Stored records »
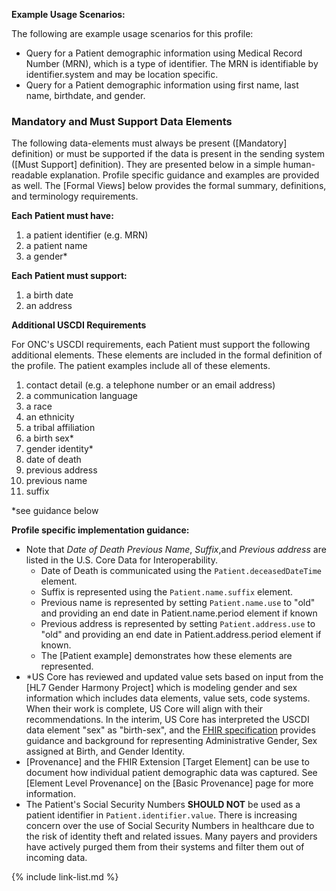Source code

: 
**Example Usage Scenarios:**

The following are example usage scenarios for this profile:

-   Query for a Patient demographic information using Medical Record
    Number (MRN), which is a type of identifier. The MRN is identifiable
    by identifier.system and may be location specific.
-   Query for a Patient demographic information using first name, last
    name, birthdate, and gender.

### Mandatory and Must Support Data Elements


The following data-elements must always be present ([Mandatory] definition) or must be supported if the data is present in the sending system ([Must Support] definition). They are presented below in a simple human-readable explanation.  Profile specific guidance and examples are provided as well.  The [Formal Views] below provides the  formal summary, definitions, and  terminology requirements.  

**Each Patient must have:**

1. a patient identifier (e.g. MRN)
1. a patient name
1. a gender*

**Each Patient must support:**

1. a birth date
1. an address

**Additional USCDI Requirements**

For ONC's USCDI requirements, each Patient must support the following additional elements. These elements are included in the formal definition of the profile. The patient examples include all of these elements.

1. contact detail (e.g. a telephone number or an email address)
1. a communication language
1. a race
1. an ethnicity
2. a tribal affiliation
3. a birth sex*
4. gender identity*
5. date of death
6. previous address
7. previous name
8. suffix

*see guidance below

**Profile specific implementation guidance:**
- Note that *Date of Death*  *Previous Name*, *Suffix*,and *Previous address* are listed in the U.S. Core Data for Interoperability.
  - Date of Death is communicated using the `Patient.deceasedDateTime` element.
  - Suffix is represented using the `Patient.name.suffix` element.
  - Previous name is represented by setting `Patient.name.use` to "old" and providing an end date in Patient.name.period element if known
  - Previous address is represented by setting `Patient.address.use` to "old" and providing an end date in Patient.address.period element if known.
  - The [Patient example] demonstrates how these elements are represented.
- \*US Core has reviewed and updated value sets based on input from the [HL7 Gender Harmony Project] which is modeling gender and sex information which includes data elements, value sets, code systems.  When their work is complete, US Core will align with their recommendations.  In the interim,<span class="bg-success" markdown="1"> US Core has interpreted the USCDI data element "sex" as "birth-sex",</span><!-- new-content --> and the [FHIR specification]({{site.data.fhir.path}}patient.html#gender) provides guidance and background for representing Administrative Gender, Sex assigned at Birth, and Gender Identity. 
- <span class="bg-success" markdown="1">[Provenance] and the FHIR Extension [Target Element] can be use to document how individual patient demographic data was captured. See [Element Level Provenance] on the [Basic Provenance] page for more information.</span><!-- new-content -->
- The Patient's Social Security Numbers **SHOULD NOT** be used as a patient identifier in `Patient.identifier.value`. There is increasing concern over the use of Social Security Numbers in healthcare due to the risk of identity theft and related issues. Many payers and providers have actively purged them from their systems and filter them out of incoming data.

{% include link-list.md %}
==
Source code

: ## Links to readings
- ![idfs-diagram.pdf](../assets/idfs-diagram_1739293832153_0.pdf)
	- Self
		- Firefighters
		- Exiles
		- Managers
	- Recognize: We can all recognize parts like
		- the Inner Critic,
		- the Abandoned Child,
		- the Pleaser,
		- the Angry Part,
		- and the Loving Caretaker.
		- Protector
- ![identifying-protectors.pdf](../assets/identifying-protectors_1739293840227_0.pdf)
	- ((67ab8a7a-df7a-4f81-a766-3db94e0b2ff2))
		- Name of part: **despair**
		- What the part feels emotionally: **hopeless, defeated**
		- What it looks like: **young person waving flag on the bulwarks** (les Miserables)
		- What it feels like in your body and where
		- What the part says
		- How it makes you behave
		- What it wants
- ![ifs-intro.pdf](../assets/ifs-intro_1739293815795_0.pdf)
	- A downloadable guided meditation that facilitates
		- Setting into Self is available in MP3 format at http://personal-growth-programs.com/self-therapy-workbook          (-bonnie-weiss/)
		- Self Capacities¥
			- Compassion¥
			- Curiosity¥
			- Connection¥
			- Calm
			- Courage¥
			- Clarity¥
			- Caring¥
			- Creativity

WHAT THE EXERCISE ASKS » Copy out each line of the data above, exactly, if it lies between the line holding "- Previous address" and the line holding "- The [Patient", inclusive; copy no other line.

RESPONSE BOX »
  - Previous address is represented by setting `Patient.address.use` to "old" and providing an end date in Patient.address.period element if known.
  - The [Patient example] demonstrates how these elements are represented.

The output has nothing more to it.